╭─ RECORDS FOR THE TASK

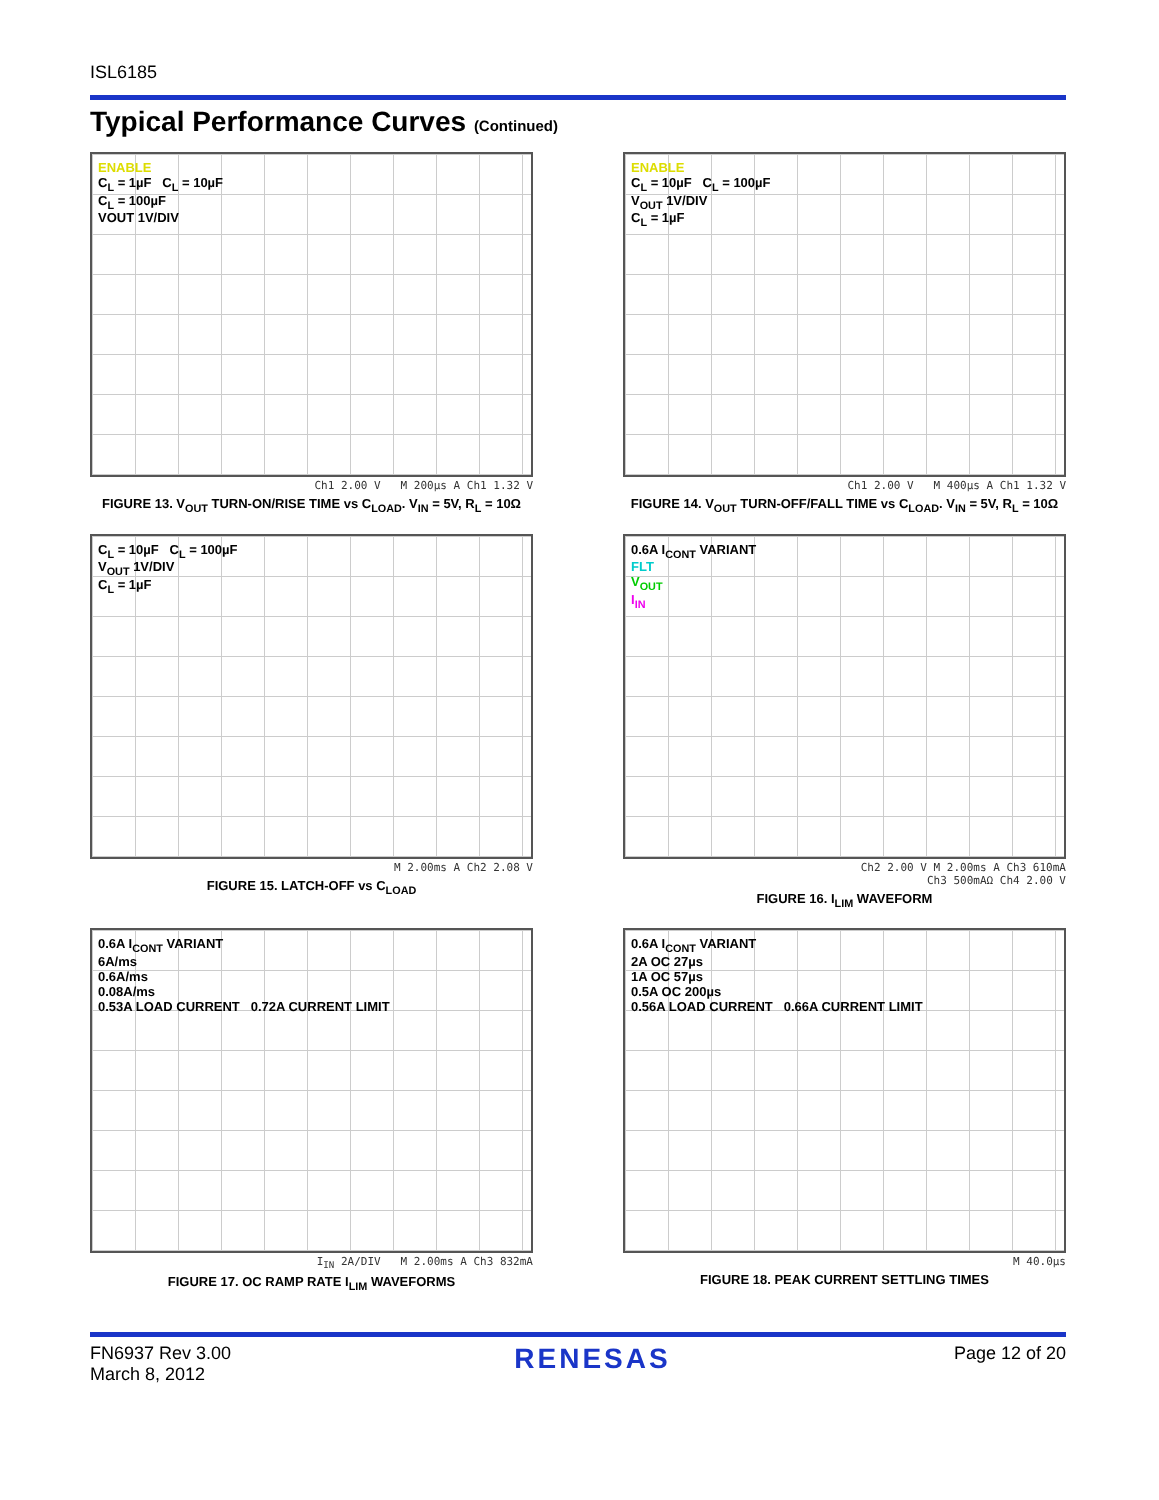ISL6185
Typical Performance Curves (Continued)
ENABLE
C<sub>L</sub> = 1µF C<sub>L</sub> = 10µF
C<sub>L</sub> = 100µF
VOUT 1V/DIV
Ch1 2.00 V M 200µs A Ch1 1.32 V
FIGURE 13. V<sub>OUT</sub> TURN-ON/RISE TIME vs C<sub>LOAD</sub>. V<sub>IN</sub> = 5V, R<sub>L</sub> = 10Ω
ENABLE
C<sub>L</sub> = 10µF C<sub>L</sub> = 100µF
V<sub>OUT</sub> 1V/DIV
C<sub>L</sub> = 1µF
Ch1 2.00 V M 400µs A Ch1 1.32 V
FIGURE 14. V<sub>OUT</sub> TURN-OFF/FALL TIME vs C<sub>LOAD</sub>. V<sub>IN</sub> = 5V, R<sub>L</sub> = 10Ω
C<sub>L</sub> = 10µF C<sub>L</sub> = 100µF
V<sub>OUT</sub> 1V/DIV
C<sub>L</sub> = 1µF
M 2.00ms A Ch2 2.08 V
FIGURE 15. LATCH-OFF vs C<sub>LOAD</sub>
0.6A I<sub>CONT</sub> VARIANT
FLT
V<sub>OUT</sub>
I<sub>IN</sub>
Ch2 2.00 V M 2.00ms A Ch3 610mA
Ch3 500mAΩ Ch4 2.00 V
FIGURE 16. I<sub>LIM</sub> WAVEFORM
0.6A I<sub>CONT</sub> VARIANT
6A/ms
0.6A/ms
0.08A/ms
0.53A LOAD CURRENT 0.72A CURRENT LIMIT
I<sub>IN</sub> 2A/DIV M 2.00ms A Ch3 832mA
FIGURE 17. OC RAMP RATE I<sub>LIM</sub> WAVEFORMS
0.6A I<sub>CONT</sub> VARIANT
2A OC 27µs
1A OC 57µs
0.5A OC 200µs
0.56A LOAD CURRENT 0.66A CURRENT LIMIT
M 40.0µs
FIGURE 18. PEAK CURRENT SETTLING TIMES
FN6937 Rev 3.00
March 8, 2012
RENESAS
Page 12 of 20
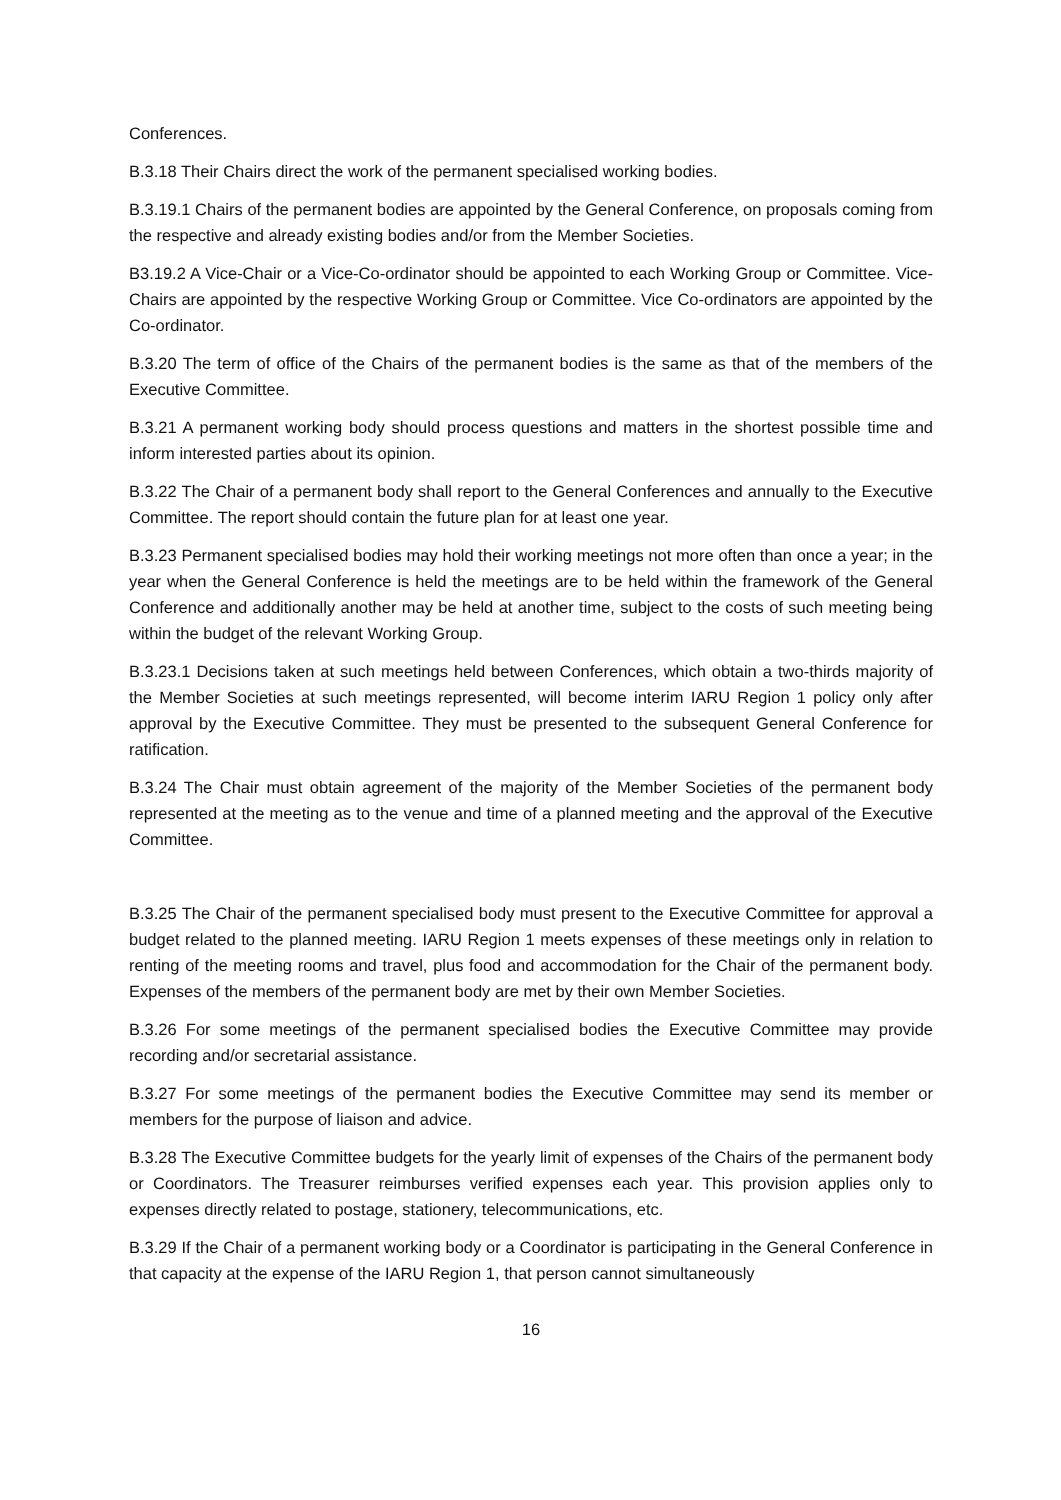Conferences.
B.3.18 Their Chairs direct the work of the permanent specialised working bodies.
B.3.19.1 Chairs of the permanent bodies are appointed by the General Conference, on proposals coming from the respective and already existing bodies and/or from the Member Societies.
B3.19.2 A Vice-Chair or a Vice-Co-ordinator should be appointed to each Working Group or Committee. Vice-Chairs are appointed by the respective Working Group or Committee. Vice Co-ordinators are appointed by the Co-ordinator.
B.3.20 The term of office of the Chairs of the permanent bodies is the same as that of the members of the Executive Committee.
B.3.21 A permanent working body should process questions and matters in the shortest possible time and inform interested parties about its opinion.
B.3.22 The Chair of a permanent body shall report to the General Conferences and annually to the Executive Committee. The report should contain the future plan for at least one year.
B.3.23 Permanent specialised bodies may hold their working meetings not more often than once a year; in the year when the General Conference is held the meetings are to be held within the framework of the General Conference and additionally another may be held at another time, subject to the costs of such meeting being within the budget of the relevant Working Group.
B.3.23.1 Decisions taken at such meetings held between Conferences, which obtain a two-thirds majority of the Member Societies at such meetings represented, will become interim IARU Region 1 policy only after approval by the Executive Committee. They must be presented to the subsequent General Conference for ratification.
B.3.24 The Chair must obtain agreement of the majority of the Member Societies of the permanent body represented at the meeting as to the venue and time of a planned meeting and the approval of the Executive Committee.
B.3.25 The Chair of the permanent specialised body must present to the Executive Committee for approval a budget related to the planned meeting. IARU Region 1 meets expenses of these meetings only in relation to renting of the meeting rooms and travel, plus food and accommodation for the Chair of the permanent body. Expenses of the members of the permanent body are met by their own Member Societies.
B.3.26 For some meetings of the permanent specialised bodies the Executive Committee may provide recording and/or secretarial assistance.
B.3.27 For some meetings of the permanent bodies the Executive Committee may send its member or members for the purpose of liaison and advice.
B.3.28 The Executive Committee budgets for the yearly limit of expenses of the Chairs of the permanent body or Coordinators. The Treasurer reimburses verified expenses each year. This provision applies only to expenses directly related to postage, stationery, telecommunications, etc.
B.3.29 If the Chair of a permanent working body or a Coordinator is participating in the General Conference in that capacity at the expense of the IARU Region 1, that person cannot simultaneously
16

╰─

Which lines above hold the string "TURN"? Please copy all of them.

**EXERCISE OUTPUT**
FIGURE 13. V<sub>OUT</sub> TURN-ON/RISE TIME vs C<sub>LOAD</sub>. V<sub>IN</sub> = 5V, R<sub>L</sub> = 10Ω
FIGURE 14. V<sub>OUT</sub> TURN-OFF/FALL TIME vs C<sub>LOAD</sub>. V<sub>IN</sub> = 5V, R<sub>L</sub> = 10Ω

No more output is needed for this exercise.